------ EXERCISE INPUT ------

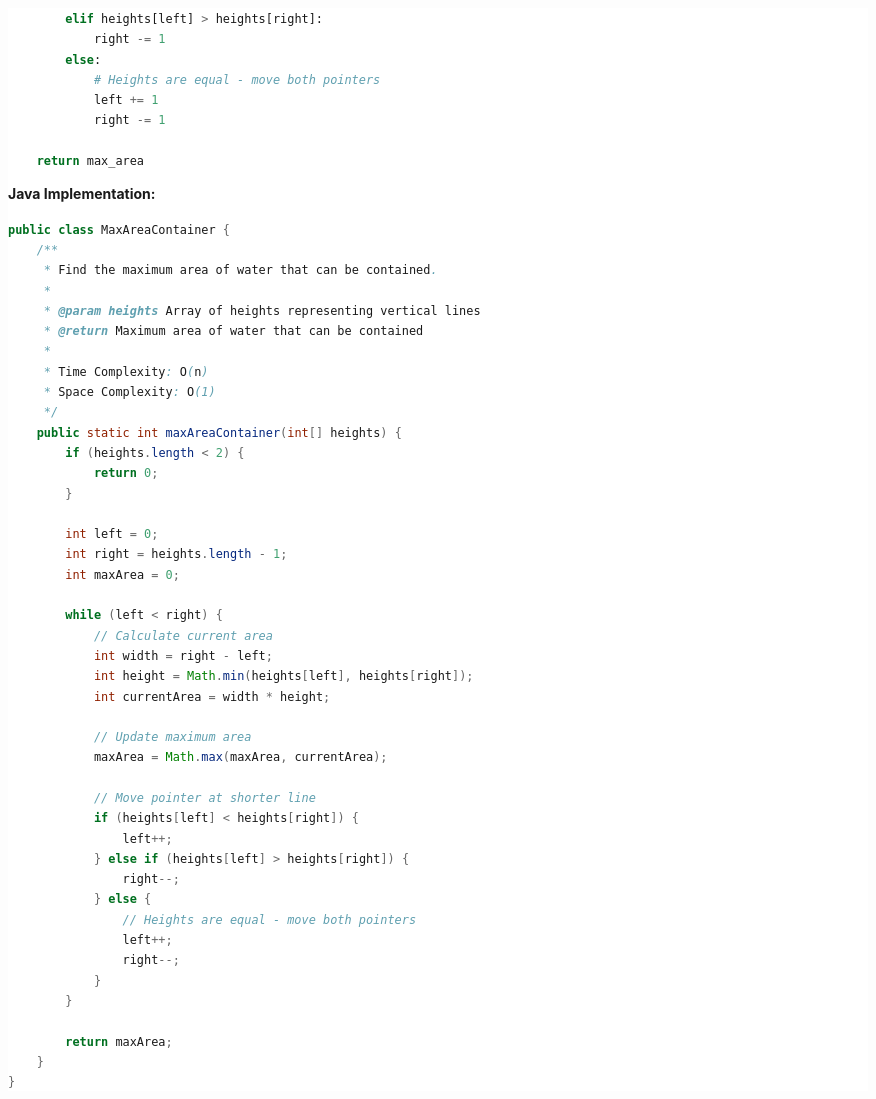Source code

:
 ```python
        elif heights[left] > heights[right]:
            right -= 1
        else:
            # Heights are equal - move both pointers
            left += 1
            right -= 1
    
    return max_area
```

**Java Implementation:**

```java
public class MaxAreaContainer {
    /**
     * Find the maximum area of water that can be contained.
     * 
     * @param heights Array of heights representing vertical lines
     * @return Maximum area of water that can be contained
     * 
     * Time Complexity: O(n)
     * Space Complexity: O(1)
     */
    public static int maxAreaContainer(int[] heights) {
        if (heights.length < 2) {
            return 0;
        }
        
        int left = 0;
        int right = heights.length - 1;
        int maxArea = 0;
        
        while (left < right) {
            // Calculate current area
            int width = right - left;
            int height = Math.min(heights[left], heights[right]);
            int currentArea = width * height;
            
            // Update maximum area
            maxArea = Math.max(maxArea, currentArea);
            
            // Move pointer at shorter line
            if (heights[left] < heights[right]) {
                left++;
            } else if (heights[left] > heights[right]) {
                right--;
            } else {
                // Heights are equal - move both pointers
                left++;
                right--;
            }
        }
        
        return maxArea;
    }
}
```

------
------ EXERCISE INPUT ------

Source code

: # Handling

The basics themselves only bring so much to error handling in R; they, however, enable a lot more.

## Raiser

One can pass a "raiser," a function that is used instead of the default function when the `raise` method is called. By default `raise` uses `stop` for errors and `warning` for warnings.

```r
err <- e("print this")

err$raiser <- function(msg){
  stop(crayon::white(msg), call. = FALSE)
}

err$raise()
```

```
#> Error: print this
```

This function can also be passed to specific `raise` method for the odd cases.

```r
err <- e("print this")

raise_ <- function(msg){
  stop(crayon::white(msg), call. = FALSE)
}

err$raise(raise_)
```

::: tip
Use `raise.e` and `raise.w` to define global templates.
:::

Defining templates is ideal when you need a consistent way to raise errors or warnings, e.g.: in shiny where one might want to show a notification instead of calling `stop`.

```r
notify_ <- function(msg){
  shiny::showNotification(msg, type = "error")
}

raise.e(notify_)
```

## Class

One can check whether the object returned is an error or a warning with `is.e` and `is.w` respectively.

------

DIRECTIONS FOR THIS TASK:
Show all lines in the entries above where the word "errors" appears.

SOLUTION:
One can pass a "raiser," a function that is used instead of the default function when the `raise` method is called. By default `raise` uses `stop` for errors and `warning` for warnings.
Defining templates is ideal when you need a consistent way to raise errors or warnings, e.g.: in shiny where one might want to show a notification instead of calling `stop`.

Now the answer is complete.